§ **WORK INSTRUCTIONS**: Reproduce the web page excerpt below on the Liberal Party and liberalism word for word, from its first line to its last.

** START PASSAGE TO READ **

Labor Council of NSW
Vic Trades Hall Council
IT Workers Alliance
Bosswatch
Unions on LaborNET
Evatt Foundation


Labor for Refugees

BossWatch



The Soapbox

What's Wrong With the Liberals


Liberal figure and ARM chief Greg Barnes argues that the modern Liberal Party has little to do with liberalism.
 

*********

Yesterday I witnessed a manifestation of the death of liberalism in our country. I visited the Villawood Detention Centre here in Sydney. It is bleak, Dickensian in its tone, and the air is filled with a palpable sense of injustice.

Many of those I spoke to - refugees from the Middle East - are articulate and intelligent. They have been waiting to have their cases resolved by the overtly political system that passes for legal process for over two years in some cases.

Their stories are a testament to the indomnitability of the human spirit.

** END PASSAGE TO READ **
** START RAW RECORDS **

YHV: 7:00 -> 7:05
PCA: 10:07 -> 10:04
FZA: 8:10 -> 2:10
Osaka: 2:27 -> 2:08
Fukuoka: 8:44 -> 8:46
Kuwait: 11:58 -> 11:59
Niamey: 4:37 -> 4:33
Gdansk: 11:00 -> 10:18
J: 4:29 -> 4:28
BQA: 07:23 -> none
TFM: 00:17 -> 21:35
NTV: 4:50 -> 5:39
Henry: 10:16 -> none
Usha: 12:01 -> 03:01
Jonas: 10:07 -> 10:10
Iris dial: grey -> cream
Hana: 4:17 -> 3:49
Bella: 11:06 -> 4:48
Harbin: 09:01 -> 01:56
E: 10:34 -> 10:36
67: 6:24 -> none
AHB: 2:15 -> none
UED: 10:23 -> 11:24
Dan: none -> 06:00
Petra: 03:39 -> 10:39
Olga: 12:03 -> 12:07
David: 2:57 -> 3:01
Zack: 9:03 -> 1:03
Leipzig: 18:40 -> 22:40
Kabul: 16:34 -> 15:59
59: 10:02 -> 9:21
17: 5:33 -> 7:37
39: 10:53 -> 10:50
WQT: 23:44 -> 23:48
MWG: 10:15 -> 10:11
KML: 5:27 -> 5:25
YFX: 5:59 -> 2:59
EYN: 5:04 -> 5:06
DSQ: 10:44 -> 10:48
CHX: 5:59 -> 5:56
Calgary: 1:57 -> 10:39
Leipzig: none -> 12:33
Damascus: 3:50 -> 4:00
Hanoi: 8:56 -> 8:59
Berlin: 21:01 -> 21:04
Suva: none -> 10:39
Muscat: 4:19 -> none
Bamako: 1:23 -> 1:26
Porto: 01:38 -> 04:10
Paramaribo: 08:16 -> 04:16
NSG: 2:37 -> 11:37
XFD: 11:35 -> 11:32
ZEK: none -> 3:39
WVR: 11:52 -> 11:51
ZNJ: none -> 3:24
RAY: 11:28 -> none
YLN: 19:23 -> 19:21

** END RAW RECORDS **

§ **EXERCISE SOLUTION**:
Labor Council of NSW
Vic Trades Hall Council
IT Workers Alliance
Bosswatch
Unions on LaborNET
Evatt Foundation


Labor for Refugees

BossWatch



The Soapbox

What's Wrong With the Liberals


Liberal figure and ARM chief Greg Barnes argues that the modern Liberal Party has little to do with liberalism.
 

*********

Yesterday I witnessed a manifestation of the death of liberalism in our country. I visited the Villawood Detention Centre here in Sydney. It is bleak, Dickensian in its tone, and the air is filled with a palpable sense of injustice.

Many of those I spoke to - refugees from the Middle East - are articulate and intelligent. They have been waiting to have their cases resolved by the overtly political system that passes for legal process for over two years in some cases.

Their stories are a testament to the indomnitability of the human spirit.